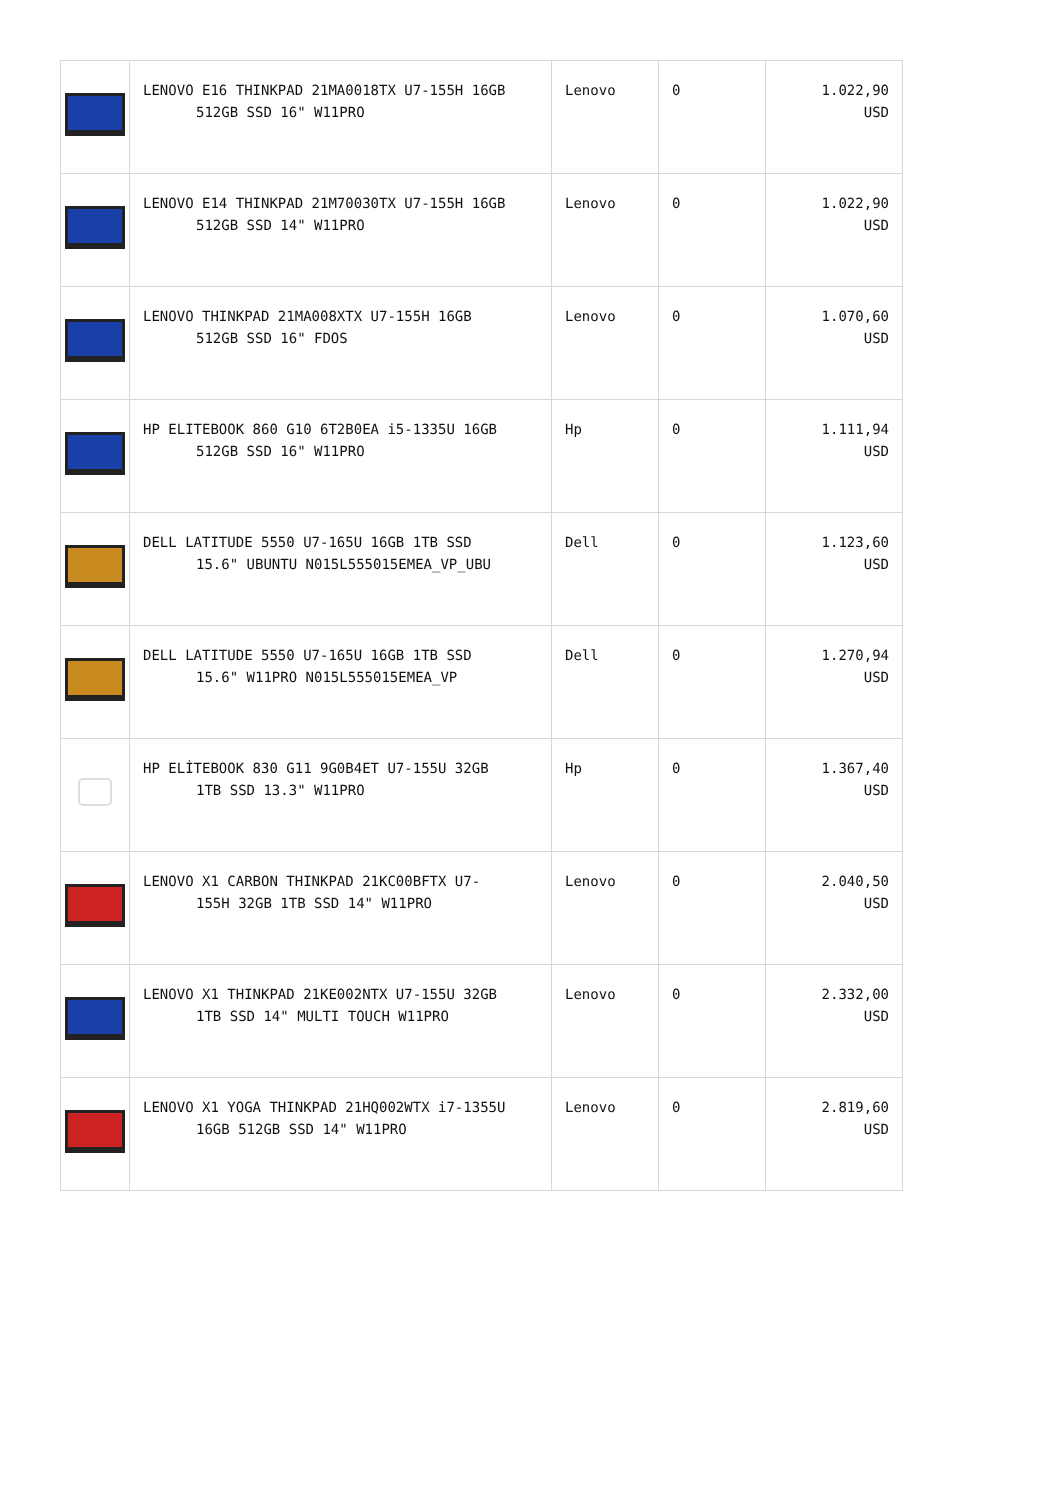| | LENOVO E16 THINKPAD 21MA0018TX U7-155H 16GB 512GB SSD 16" W11PRO | Lenovo | 0 | 1.022,90 USD |
| | LENOVO E14 THINKPAD 21M70030TX U7-155H 16GB 512GB SSD 14" W11PRO | Lenovo | 0 | 1.022,90 USD |
| | LENOVO THINKPAD 21MA008XTX U7-155H 16GB 512GB SSD 16" FDOS | Lenovo | 0 | 1.070,60 USD |
| | HP ELITEBOOK 860 G10 6T2B0EA i5-1335U 16GB 512GB SSD 16" W11PRO | Hp | 0 | 1.111,94 USD |
| | DELL LATITUDE 5550 U7-165U 16GB 1TB SSD 15.6" UBUNTU N015L555015EMEA_VP_UBU | Dell | 0 | 1.123,60 USD |
| | DELL LATITUDE 5550 U7-165U 16GB 1TB SSD 15.6" W11PRO N015L555015EMEA_VP | Dell | 0 | 1.270,94 USD |
| | HP ELİTEBOOK 830 G11 9G0B4ET U7-155U 32GB 1TB SSD 13.3" W11PRO | Hp | 0 | 1.367,40 USD |
| | LENOVO X1 CARBON THINKPAD 21KC00BFTX U7- 155H 32GB 1TB SSD 14" W11PRO | Lenovo | 0 | 2.040,50 USD |
| | LENOVO X1 THINKPAD 21KE002NTX U7-155U 32GB 1TB SSD 14" MULTI TOUCH W11PRO | Lenovo | 0 | 2.332,00 USD |
| | LENOVO X1 YOGA THINKPAD 21HQ002WTX i7-1355U 16GB 512GB SSD 14" W11PRO | Lenovo | 0 | 2.819,60 USD |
★ ★ ★
Return the entries above exactly and in full; do not include images.

## Written solution
| | LENOVO E16 THINKPAD 21MA0018TX U7-155H 16GB 512GB SSD 16" W11PRO | Lenovo | 0 | 1.022,90 USD |
| | LENOVO E14 THINKPAD 21M70030TX U7-155H 16GB 512GB SSD 14" W11PRO | Lenovo | 0 | 1.022,90 USD |
| | LENOVO THINKPAD 21MA008XTX U7-155H 16GB 512GB SSD 16" FDOS | Lenovo | 0 | 1.070,60 USD |
| | HP ELITEBOOK 860 G10 6T2B0EA i5-1335U 16GB 512GB SSD 16" W11PRO | Hp | 0 | 1.111,94 USD |
| | DELL LATITUDE 5550 U7-165U 16GB 1TB SSD 15.6" UBUNTU N015L555015EMEA_VP_UBU | Dell | 0 | 1.123,60 USD |
| | DELL LATITUDE 5550 U7-165U 16GB 1TB SSD 15.6" W11PRO N015L555015EMEA_VP | Dell | 0 | 1.270,94 USD |
| | HP ELİTEBOOK 830 G11 9G0B4ET U7-155U 32GB 1TB SSD 13.3" W11PRO | Hp | 0 | 1.367,40 USD |
| | LENOVO X1 CARBON THINKPAD 21KC00BFTX U7- 155H 32GB 1TB SSD 14" W11PRO | Lenovo | 0 | 2.040,50 USD |
| | LENOVO X1 THINKPAD 21KE002NTX U7-155U 32GB 1TB SSD 14" MULTI TOUCH W11PRO | Lenovo | 0 | 2.332,00 USD |
| | LENOVO X1 YOGA THINKPAD 21HQ002WTX i7-1355U 16GB 512GB SSD 14" W11PRO | Lenovo | 0 | 2.819,60 USD |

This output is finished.